The reset of the whole PCS unit (which is asserted in .pcs_disable and
deasserted in .pcs_enable) also resets the AN restart bit.

> 
> There are other implementations that have this problem. mvneta has
> the same problem, but there we can write the register to set the
> MVNETA_GMAC_INBAND_RESTART_AN, and then immediately write it again
> without delay to clear this bit. The bit is documented as self
> clearing, but practical observation indicates it never does.
> 
> Are you sure you need to wait 10ms ? What happens if you set the
> bit and then immediately clear it, like we do for mvneta?

MaxLinear engineer Benny Weng has told me (quote):

"I did a check on the REANEG bit, [...] and it needs to clear the bit
manually and please give 10ms delay in between."
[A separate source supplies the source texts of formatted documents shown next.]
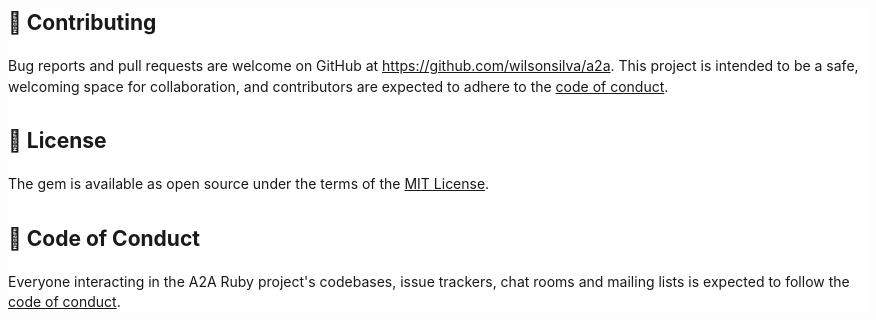 ## 🤝 Contributing

Bug reports and pull requests are welcome on GitHub at https://github.com/wilsonsilva/a2a.
This project is intended to be a safe, welcoming space for collaboration, and contributors are expected to adhere
to the [code of conduct](https://github.com/wilsonsilva/a2a/blob/main/CODE_OF_CONDUCT.md).

## 📜 License

The gem is available as open source under the terms of the [MIT License](https://opensource.org/licenses/MIT).

## 👔 Code of Conduct

Everyone interacting in the A2A Ruby project's codebases, issue trackers, chat rooms and mailing lists is expected
to follow the [code of conduct](https://github.com/wilsonsilva/a2a/blob/main/CODE_OF_CONDUCT.md).
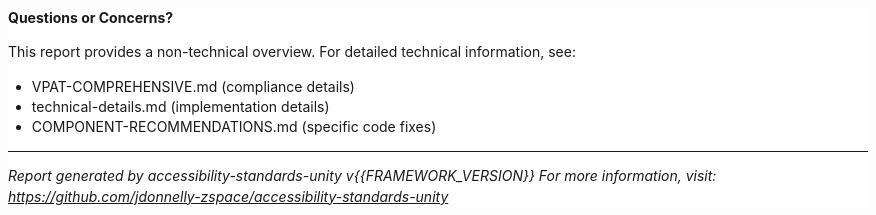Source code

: **Questions or Concerns?**

This report provides a non-technical overview. For detailed technical information, see:
- VPAT-COMPREHENSIVE.md (compliance details)
- technical-details.md (implementation details)
- COMPONENT-RECOMMENDATIONS.md (specific code fixes)

---

*Report generated by accessibility-standards-unity v{{FRAMEWORK_VERSION}}*
*For more information, visit: https://github.com/jdonnelly-zspace/accessibility-standards-unity*
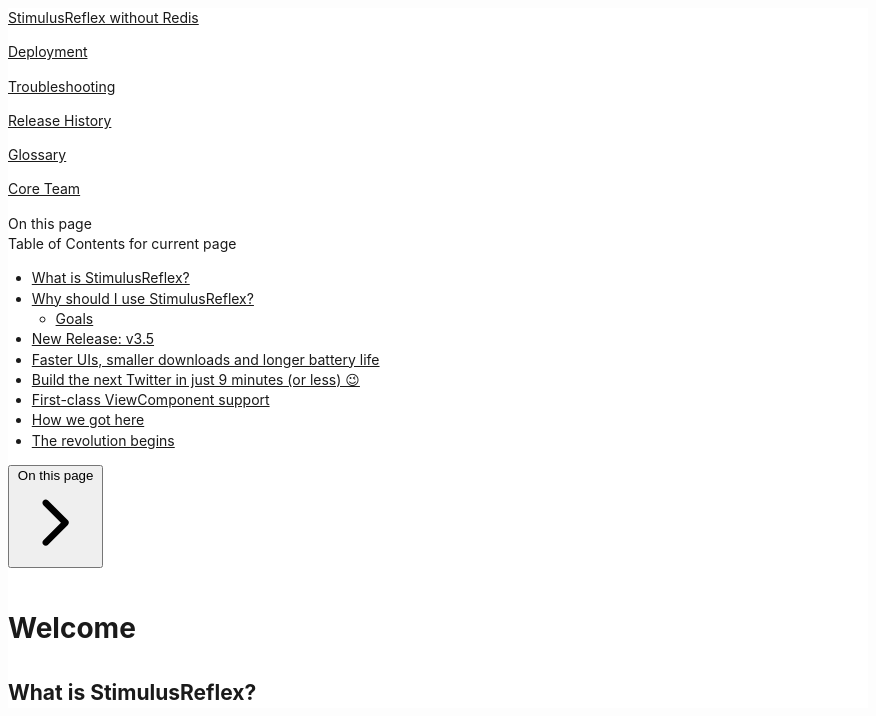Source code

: </div><div class="VPSidebarItem level-1 is-link" data-v-c4656e6d=""><div class="item" data-v-c4656e6d=""><div class="indicator" data-v-c4656e6d=""></div><a class="VPLink link link" data-v-8f4dc553="" data-v-c4656e6d="" href="/appendices/no-redis"><p class="text" data-v-c4656e6d="">StimulusReflex without Redis</p></a></div></div><div class="VPSidebarItem level-1 is-link" data-v-c4656e6d=""><div class="item" data-v-c4656e6d=""><div class="indicator" data-v-c4656e6d=""></div><a class="VPLink link link" data-v-8f4dc553="" data-v-c4656e6d="" href="/appendices/deployment"><p class="text" data-v-c4656e6d="">Deployment</p></a></div></div><div class="VPSidebarItem level-1 is-link" data-v-c4656e6d=""><div class="item" data-v-c4656e6d=""><div class="indicator" data-v-c4656e6d=""></div><a class="VPLink link link" data-v-8f4dc553="" data-v-c4656e6d="" href="/appendices/troubleshooting"><p class="text" data-v-c4656e6d="">Troubleshooting</p></a></div></div><div class="VPSidebarItem level-1 is-link" data-v-c4656e6d=""><div class="item" data-v-c4656e6d=""><div class="indicator" data-v-c4656e6d=""></div><a class="VPLink link link" data-v-8f4dc553="" data-v-c4656e6d="" href="/appendices/release-history"><p class="text" data-v-c4656e6d="">Release History</p></a></div></div><div class="VPSidebarItem level-1 is-link" data-v-c4656e6d=""><div class="item" data-v-c4656e6d=""><div class="indicator" data-v-c4656e6d=""></div><a class="VPLink link link" data-v-8f4dc553="" data-v-c4656e6d="" href="/appendices/glossary"><p class="text" data-v-c4656e6d="">Glossary</p></a></div></div><div class="VPSidebarItem level-1 is-link" data-v-c4656e6d=""><div class="item" data-v-c4656e6d=""><div class="indicator" data-v-c4656e6d=""></div><a class="VPLink link link" data-v-8f4dc553="" data-v-c4656e6d="" href="/appendices/team"><p class="text" data-v-c4656e6d="">Core Team</p></a></div></div></div></section></div></nav></aside><div class="VPContent has-sidebar" id="VPContent" data-v-b2cf3e0b="" data-v-a494bd1d=""><div class="VPDoc has-sidebar has-aside" data-v-a494bd1d="" data-v-c4b0d3cf=""><div class="container" data-v-c4b0d3cf=""><div class="aside" data-v-c4b0d3cf=""><div class="aside-curtain" data-v-c4b0d3cf=""></div><div class="aside-container" data-v-c4b0d3cf=""><div class="aside-content" data-v-c4b0d3cf=""><div class="VPDocAside" data-v-c4b0d3cf="" data-v-3f215769=""><div class="VPDocAsideOutline has-outline" data-v-3f215769="" data-v-ff0f39c8=""><div class="content" data-v-ff0f39c8=""><div class="outline-marker" data-v-ff0f39c8="" style="top: 33px; opacity: 0;"></div><div class="outline-title" data-v-ff0f39c8="">On this page</div><nav aria-labelledby="doc-outline-aria-label" data-v-ff0f39c8=""><span class="visually-hidden" id="doc-outline-aria-label" data-v-ff0f39c8=""> Table of Contents for current page </span><ul class="root" data-v-ff0f39c8="" data-v-9a431c33=""><li data-v-9a431c33=""><a data-v-9a431c33="" class="outline-link" href="#what-is-stimulusreflex" title="What is StimulusReflex?">What is StimulusReflex?</a></li><li data-v-9a431c33=""><a data-v-9a431c33="" class="outline-link" href="#why-should-i-use-stimulusreflex" title="Why should I use StimulusReflex?">Why should I use StimulusReflex?</a><ul data-v-9a431c33="" class="nested"><li data-v-9a431c33=""><a data-v-9a431c33="" class="outline-link" href="#goals" title="Goals">Goals</a></li></ul></li><li data-v-9a431c33=""><a data-v-9a431c33="" class="outline-link" href="#new-release-v3-5" title="New Release: v3.5">New Release: v3.5</a></li><li data-v-9a431c33=""><a data-v-9a431c33="" class="outline-link" href="#faster-uis-smaller-downloads-and-longer-battery-life" title="Faster UIs, smaller downloads and longer battery life">Faster UIs, smaller downloads and longer battery life</a></li><li data-v-9a431c33=""><a data-v-9a431c33="" class="outline-link" href="#build-the-next-twitter-in-just-9-minutes-or-less-😉" title="Build the next Twitter in just 9 minutes (or less) 😉">Build the next Twitter in just 9 minutes (or less) 😉</a></li><li data-v-9a431c33=""><a data-v-9a431c33="" class="outline-link" href="#first-class-viewcomponent-support" title="First-class ViewComponent support">First-class ViewComponent support</a></li><li data-v-9a431c33=""><a data-v-9a431c33="" class="outline-link" href="#how-we-got-here" title="How we got here">How we got here</a></li><li data-v-9a431c33=""><a data-v-9a431c33="" class="outline-link" href="#the-revolution-begins" title="The revolution begins">The revolution begins</a></li></ul></nav></div></div><div class="spacer" data-v-3f215769=""></div></div></div></div></div><div class="content" data-v-c4b0d3cf=""><div class="content-container" data-v-c4b0d3cf=""><div data-v-2edece88="" data-v-c4b0d3cf="" class="VPDocOutlineDropdown"><button data-v-2edece88="" class="">On this page <svg data-v-2edece88="" xmlns="http://www.w3.org/2000/svg" aria-hidden="true" focusable="false" viewBox="0 0 24 24" class="icon"><path d="M9,19c-0.3,0-0.5-0.1-0.7-0.3c-0.4-0.4-0.4-1,0-1.4l5.3-5.3L8.3,6.7c-0.4-0.4-0.4-1,0-1.4s1-0.4,1.4,0l6,6c0.4,0.4,0.4,1,0,1.4l-6,6C9.5,18.9,9.3,19,9,19z"></path></svg></button></div><main class="main" data-v-c4b0d3cf=""><div style="position:relative;" class="vp-doc _hello-world_index" data-v-c4b0d3cf=""><div><h1 id="welcome" tabindex="-1">Welcome <a class="header-anchor" href="#welcome" aria-label="Permalink to &quot;Welcome&quot;">​</a></h1><h2 id="what-is-stimulusreflex" tabindex="-1">What is StimulusReflex?
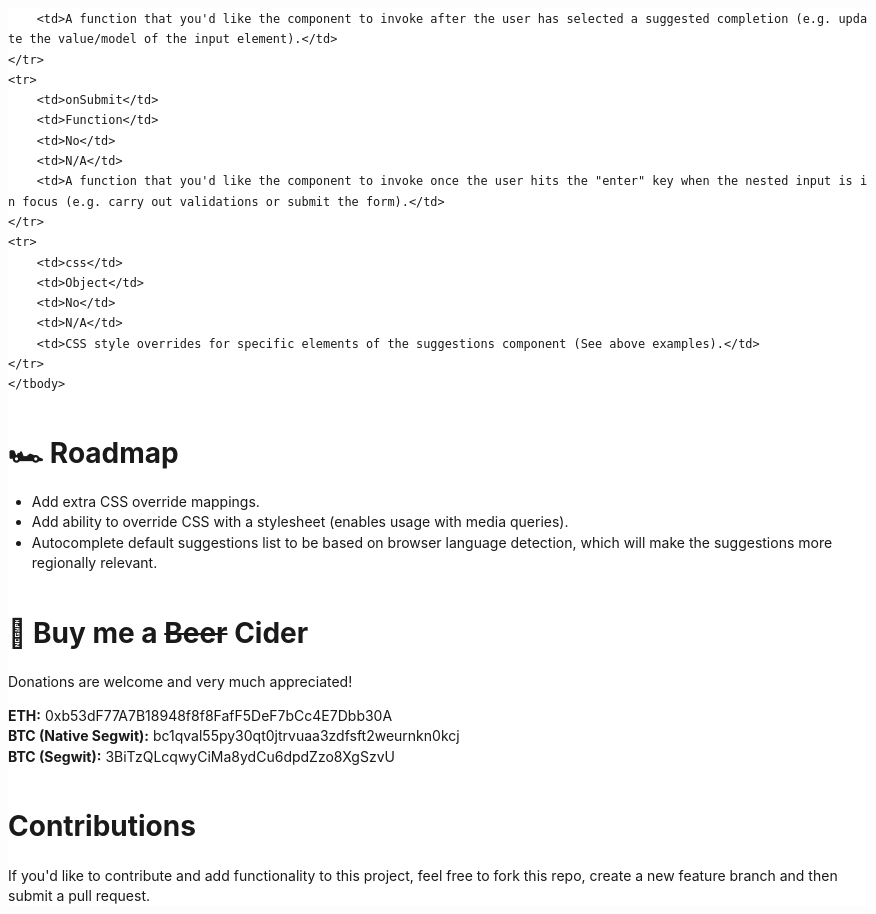         <td>A function that you'd like the component to invoke after the user has selected a suggested completion (e.g. update the value/model of the input element).</td>
    </tr>
    <tr>
        <td>onSubmit</td>
        <td>Function</td>
        <td>No</td>
        <td>N/A</td>
        <td>A function that you'd like the component to invoke once the user hits the "enter" key when the nested input is in focus (e.g. carry out validations or submit the form).</td>
    </tr>
    <tr>
        <td>css</td>
        <td>Object</td>
        <td>No</td>
        <td>N/A</td>
        <td>CSS style overrides for specific elements of the suggestions component (See above examples).</td>
    </tr>
    </tbody>
</table>

# :racing_car: Roadmap

- Add extra CSS override mappings.
- Add ability to override CSS with a stylesheet (enables usage with media queries).
- Autocomplete default suggestions list to be based on browser language detection, which will make the suggestions more regionally relevant.

# :beer: Buy me a <del>Beer</del> Cider

Donations are welcome and very much appreciated!

**ETH:** 0xb53dF77A7B18948f8f8FafF5DeF7bCc4E7Dbb30A\
**BTC (Native Segwit):** bc1qval55py30qt0jtrvuaa3zdfsft2weurnkn0kcj\
**BTC (Segwit):** 3BiTzQLcqwyCiMa8ydCu6dpdZzo8XgSzvU


# Contributions

If you'd like to contribute and add functionality to this project, feel free to fork this repo, create a new feature branch and then submit a pull request.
In my observation the bit *does* clear itself *most* of the time,
but aparently when being set in the wrong moment it doesn't. This
makes testing rather difficult and I'd just follow their advise.
Re: [PATCH net] net: dsa: mxl-gsw1xx: manually clear RANEG bit
Posted by Andrew Lunn 2 weeks ago
On Fri, Dec 05, 2025 at 01:56:39PM +0000, Daniel Golle wrote:
> On Fri, Dec 05, 2025 at 02:45:35PM +0100, Andrew Lunn wrote:
> > On Fri, Dec 05, 2025 at 01:32:20AM +0000, Daniel Golle wrote:
> > > Despite being documented as self-clearing, the RANEG bit sometimes
> > > remains set, preventing auto-negotiation from happening.
> > > 
> > > Manually clear the RANEG bit after 10ms as advised by MaxLinear, using
> > > delayed_work emulating the asynchronous self-clearing behavior.
> > 
> > Maybe add some text why the complexity of delayed work is used, rather
> > than just a msleep(10)?
> > 
> > Calling regmap_read_poll_timeout() to see if it clears itself could
> > optimise this, and still be simpler.
> 
> Is the restart_an() operation allowed to sleep?

This would typically be an MDIO operations, since PCS are often on an
MDIO bus. And MDIO is expected to sleep. Also, regmap is using a lock
to prevent parallel access, and i expect that is a sleeping lock, not
a spinlock.

If you want to be sure, put in a might_sleep() call, and build the
kernel will sleep in atomic debug enabled. You will get a splat if i'm
wrong.

	Andrew
Re: [PATCH net] net: dsa: mxl-gsw1xx: manually clear RANEG bit
Posted by Vladimir Oltean 2 weeks ago
On Fri, Dec 05, 2025 at 01:56:39PM +0000, Daniel Golle wrote:
> On Fri, Dec 05, 2025 at 02:45:35PM +0100, Andrew Lunn wrote:
> > On Fri, Dec 05, 2025 at 01:32:20AM +0000, Daniel Golle wrote:
> > > Despite being documented as self-clearing, the RANEG bit sometimes
> > > remains set, preventing auto-negotiation from happening.
> > > 
> > > Manually clear the RANEG bit after 10ms as advised by MaxLinear, using
> > > delayed_work emulating the asynchronous self-clearing behavior.
> > 
> > Maybe add some text why the complexity of delayed work is used, rather
> > than just a msleep(10)?
> > 
> > Calling regmap_read_poll_timeout() to see if it clears itself could
> > optimise this, and still be simpler.
> 
> Is the restart_an() operation allowed to sleep?

Isn't regmap_set_bits() already sleeping? Your gsw1xx_regmap_bus
accesses __mdiobus_write() and __mdiobus_read() which are sleepable
operations and there's no problem with that.